# WORK ORDER
In the entries below, switch every "stacked bars" to "stacked columns" and write out all the lines again, leaving everything else unchanged.

[Data items]
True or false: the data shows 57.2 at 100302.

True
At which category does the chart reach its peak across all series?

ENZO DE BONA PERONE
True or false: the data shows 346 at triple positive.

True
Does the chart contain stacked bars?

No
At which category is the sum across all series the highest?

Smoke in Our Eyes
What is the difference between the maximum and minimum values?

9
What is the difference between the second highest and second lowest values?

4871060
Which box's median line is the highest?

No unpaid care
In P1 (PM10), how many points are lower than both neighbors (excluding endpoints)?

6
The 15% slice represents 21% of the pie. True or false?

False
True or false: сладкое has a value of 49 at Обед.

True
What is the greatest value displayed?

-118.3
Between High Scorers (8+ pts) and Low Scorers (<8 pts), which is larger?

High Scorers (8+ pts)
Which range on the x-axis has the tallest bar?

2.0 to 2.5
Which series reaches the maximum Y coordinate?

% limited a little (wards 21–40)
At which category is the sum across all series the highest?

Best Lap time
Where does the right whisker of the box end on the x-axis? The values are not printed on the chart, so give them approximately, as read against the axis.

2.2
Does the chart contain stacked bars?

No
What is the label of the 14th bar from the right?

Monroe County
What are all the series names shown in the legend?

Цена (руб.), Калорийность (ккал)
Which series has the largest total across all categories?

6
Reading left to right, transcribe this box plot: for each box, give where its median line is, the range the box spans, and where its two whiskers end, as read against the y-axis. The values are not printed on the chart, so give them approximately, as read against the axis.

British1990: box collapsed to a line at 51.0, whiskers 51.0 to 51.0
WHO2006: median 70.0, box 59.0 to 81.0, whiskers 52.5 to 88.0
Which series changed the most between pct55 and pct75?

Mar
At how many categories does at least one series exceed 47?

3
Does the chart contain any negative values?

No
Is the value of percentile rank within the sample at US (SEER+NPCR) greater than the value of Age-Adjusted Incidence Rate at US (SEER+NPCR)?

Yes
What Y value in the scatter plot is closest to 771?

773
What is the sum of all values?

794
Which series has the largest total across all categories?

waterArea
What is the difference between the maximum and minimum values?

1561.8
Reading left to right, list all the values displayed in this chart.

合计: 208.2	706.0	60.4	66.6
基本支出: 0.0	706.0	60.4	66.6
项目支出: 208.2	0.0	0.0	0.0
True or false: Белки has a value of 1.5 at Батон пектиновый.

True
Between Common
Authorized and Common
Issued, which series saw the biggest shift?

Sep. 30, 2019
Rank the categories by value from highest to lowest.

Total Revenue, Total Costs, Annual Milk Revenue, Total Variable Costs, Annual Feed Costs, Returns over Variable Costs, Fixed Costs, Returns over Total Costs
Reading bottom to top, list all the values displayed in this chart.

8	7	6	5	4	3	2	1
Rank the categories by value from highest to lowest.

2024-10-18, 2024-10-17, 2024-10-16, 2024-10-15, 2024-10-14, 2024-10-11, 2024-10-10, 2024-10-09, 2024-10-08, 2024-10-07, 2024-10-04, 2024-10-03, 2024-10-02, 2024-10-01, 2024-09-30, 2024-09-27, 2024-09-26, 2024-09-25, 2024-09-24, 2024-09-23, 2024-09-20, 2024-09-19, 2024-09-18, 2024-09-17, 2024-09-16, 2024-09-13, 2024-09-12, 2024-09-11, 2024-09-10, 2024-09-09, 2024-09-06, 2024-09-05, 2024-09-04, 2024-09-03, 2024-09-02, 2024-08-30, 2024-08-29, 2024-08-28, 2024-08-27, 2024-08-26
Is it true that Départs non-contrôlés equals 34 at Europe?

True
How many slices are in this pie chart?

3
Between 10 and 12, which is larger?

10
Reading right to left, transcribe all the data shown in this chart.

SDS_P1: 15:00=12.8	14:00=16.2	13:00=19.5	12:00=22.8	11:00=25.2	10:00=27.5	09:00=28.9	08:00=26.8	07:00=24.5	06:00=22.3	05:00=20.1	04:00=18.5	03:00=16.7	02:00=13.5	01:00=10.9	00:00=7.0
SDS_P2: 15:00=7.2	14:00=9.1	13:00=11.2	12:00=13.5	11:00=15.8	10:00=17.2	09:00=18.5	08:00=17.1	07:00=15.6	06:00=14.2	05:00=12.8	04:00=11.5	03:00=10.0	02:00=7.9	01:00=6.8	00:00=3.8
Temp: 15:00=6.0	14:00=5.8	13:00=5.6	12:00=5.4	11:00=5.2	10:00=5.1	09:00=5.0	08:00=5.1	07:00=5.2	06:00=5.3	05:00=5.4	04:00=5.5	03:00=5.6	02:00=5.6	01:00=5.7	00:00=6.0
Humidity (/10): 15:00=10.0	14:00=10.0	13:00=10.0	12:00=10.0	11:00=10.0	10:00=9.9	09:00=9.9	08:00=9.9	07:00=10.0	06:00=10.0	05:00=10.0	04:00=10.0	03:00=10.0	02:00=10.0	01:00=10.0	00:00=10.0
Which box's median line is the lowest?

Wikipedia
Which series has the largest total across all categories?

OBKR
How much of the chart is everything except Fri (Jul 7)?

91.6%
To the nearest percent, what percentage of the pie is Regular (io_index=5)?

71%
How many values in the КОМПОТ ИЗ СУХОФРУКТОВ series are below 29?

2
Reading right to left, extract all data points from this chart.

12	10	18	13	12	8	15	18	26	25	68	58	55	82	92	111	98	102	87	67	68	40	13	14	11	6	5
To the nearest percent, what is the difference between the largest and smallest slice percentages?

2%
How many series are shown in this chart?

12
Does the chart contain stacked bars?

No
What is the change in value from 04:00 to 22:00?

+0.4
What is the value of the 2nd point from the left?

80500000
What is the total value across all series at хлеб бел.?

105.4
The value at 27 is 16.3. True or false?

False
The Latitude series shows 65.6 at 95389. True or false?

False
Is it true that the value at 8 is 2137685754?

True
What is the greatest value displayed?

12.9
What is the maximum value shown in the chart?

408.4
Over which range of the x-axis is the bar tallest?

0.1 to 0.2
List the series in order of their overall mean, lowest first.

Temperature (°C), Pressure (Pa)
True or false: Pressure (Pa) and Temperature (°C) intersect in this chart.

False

# SOLUTION
True or false: the data shows 57.2 at 100302.

True
At which category does the chart reach its peak across all series?

ENZO DE BONA PERONE
True or false: the data shows 346 at triple positive.

True
Does the chart contain stacked columns?

No
At which category is the sum across all series the highest?

Smoke in Our Eyes
What is the difference between the maximum and minimum values?

9
What is the difference between the second highest and second lowest values?

4871060
Which box's median line is the highest?

No unpaid care
In P1 (PM10), how many points are lower than both neighbors (excluding endpoints)?

6
The 15% slice represents 21% of the pie. True or false?

False
True or false: сладкое has a value of 49 at Обед.

True
What is the greatest value displayed?

-118.3
Between High Scorers (8+ pts) and Low Scorers (<8 pts), which is larger?

High Scorers (8+ pts)
Which range on the x-axis has the tallest bar?

2.0 to 2.5
Which series reaches the maximum Y coordinate?

% limited a little (wards 21–40)
At which category is the sum across all series the highest?

Best Lap time
Where does the right whisker of the box end on the x-axis? The values are not printed on the chart, so give them approximately, as read against the axis.

2.2
Does the chart contain stacked columns?

No
What is the label of the 14th bar from the right?

Monroe County
What are all the series names shown in the legend?

Цена (руб.), Калорийность (ккал)
Which series has the largest total across all categories?

6
Reading left to right, transcribe this box plot: for each box, give where its median line is, the range the box spans, and where its two whiskers end, as read against the y-axis. The values are not printed on the chart, so give them approximately, as read against the axis.

British1990: box collapsed to a line at 51.0, whiskers 51.0 to 51.0
WHO2006: median 70.0, box 59.0 to 81.0, whiskers 52.5 to 88.0
Which series changed the most between pct55 and pct75?

Mar
At how many categories does at least one series exceed 47?

3
Does the chart contain any negative values?

No
Is the value of percentile rank within the sample at US (SEER+NPCR) greater than the value of Age-Adjusted Incidence Rate at US (SEER+NPCR)?

Yes
What Y value in the scatter plot is closest to 771?

773
What is the sum of all values?

794
Which series has the largest total across all categories?

waterArea
What is the difference between the maximum and minimum values?

1561.8
Reading left to right, list all the values displayed in this chart.

合计: 208.2	706.0	60.4	66.6
基本支出: 0.0	706.0	60.4	66.6
项目支出: 208.2	0.0	0.0	0.0
True or false: Белки has a value of 1.5 at Батон пектиновый.

True
Between Common
Authorized and Common
Issued, which series saw the biggest shift?

Sep. 30, 2019
Rank the categories by value from highest to lowest.

Total Revenue, Total Costs, Annual Milk Revenue, Total Variable Costs, Annual Feed Costs, Returns over Variable Costs, Fixed Costs, Returns over Total Costs
Reading bottom to top, list all the values displayed in this chart.

8	7	6	5	4	3	2	1
Rank the categories by value from highest to lowest.

2024-10-18, 2024-10-17, 2024-10-16, 2024-10-15, 2024-10-14, 2024-10-11, 2024-10-10, 2024-10-09, 2024-10-08, 2024-10-07, 2024-10-04, 2024-10-03, 2024-10-02, 2024-10-01, 2024-09-30, 2024-09-27, 2024-09-26, 2024-09-25, 2024-09-24, 2024-09-23, 2024-09-20, 2024-09-19, 2024-09-18, 2024-09-17, 2024-09-16, 2024-09-13, 2024-09-12, 2024-09-11, 2024-09-10, 2024-09-09, 2024-09-06, 2024-09-05, 2024-09-04, 2024-09-03, 2024-09-02, 2024-08-30, 2024-08-29, 2024-08-28, 2024-08-27, 2024-08-26
Is it true that Départs non-contrôlés equals 34 at Europe?

True
How many slices are in this pie chart?

3
Between 10 and 12, which is larger?

10
Reading right to left, transcribe all the data shown in this chart.

SDS_P1: 15:00=12.8	14:00=16.2	13:00=19.5	12:00=22.8	11:00=25.2	10:00=27.5	09:00=28.9	08:00=26.8	07:00=24.5	06:00=22.3	05:00=20.1	04:00=18.5	03:00=16.7	02:00=13.5	01:00=10.9	00:00=7.0
SDS_P2: 15:00=7.2	14:00=9.1	13:00=11.2	12:00=13.5	11:00=15.8	10:00=17.2	09:00=18.5	08:00=17.1	07:00=15.6	06:00=14.2	05:00=12.8	04:00=11.5	03:00=10.0	02:00=7.9	01:00=6.8	00:00=3.8
Temp: 15:00=6.0	14:00=5.8	13:00=5.6	12:00=5.4	11:00=5.2	10:00=5.1	09:00=5.0	08:00=5.1	07:00=5.2	06:00=5.3	05:00=5.4	04:00=5.5	03:00=5.6	02:00=5.6	01:00=5.7	00:00=6.0
Humidity (/10): 15:00=10.0	14:00=10.0	13:00=10.0	12:00=10.0	11:00=10.0	10:00=9.9	09:00=9.9	08:00=9.9	07:00=10.0	06:00=10.0	05:00=10.0	04:00=10.0	03:00=10.0	02:00=10.0	01:00=10.0	00:00=10.0
Which box's median line is the lowest?

Wikipedia
Which series has the largest total across all categories?

OBKR
How much of the chart is everything except Fri (Jul 7)?

91.6%
To the nearest percent, what percentage of the pie is Regular (io_index=5)?

71%
How many values in the КОМПОТ ИЗ СУХОФРУКТОВ series are below 29?

2
Reading right to left, extract all data points from this chart.

12	10	18	13	12	8	15	18	26	25	68	58	55	82	92	111	98	102	87	67	68	40	13	14	11	6	5
To the nearest percent, what is the difference between the largest and smallest slice percentages?

2%
How many series are shown in this chart?

12
Does the chart contain stacked columns?

No
What is the change in value from 04:00 to 22:00?

+0.4
What is the value of the 2nd point from the left?

80500000
What is the total value across all series at хлеб бел.?

105.4
The value at 27 is 16.3. True or false?

False
The Latitude series shows 65.6 at 95389. True or false?

False
Is it true that the value at 8 is 2137685754?

True
What is the greatest value displayed?

12.9
What is the maximum value shown in the chart?

408.4
Over which range of the x-axis is the bar tallest?

0.1 to 0.2
List the series in order of their overall mean, lowest first.

Temperature (°C), Pressure (Pa)
True or false: Pressure (Pa) and Temperature (°C) intersect in this chart.

False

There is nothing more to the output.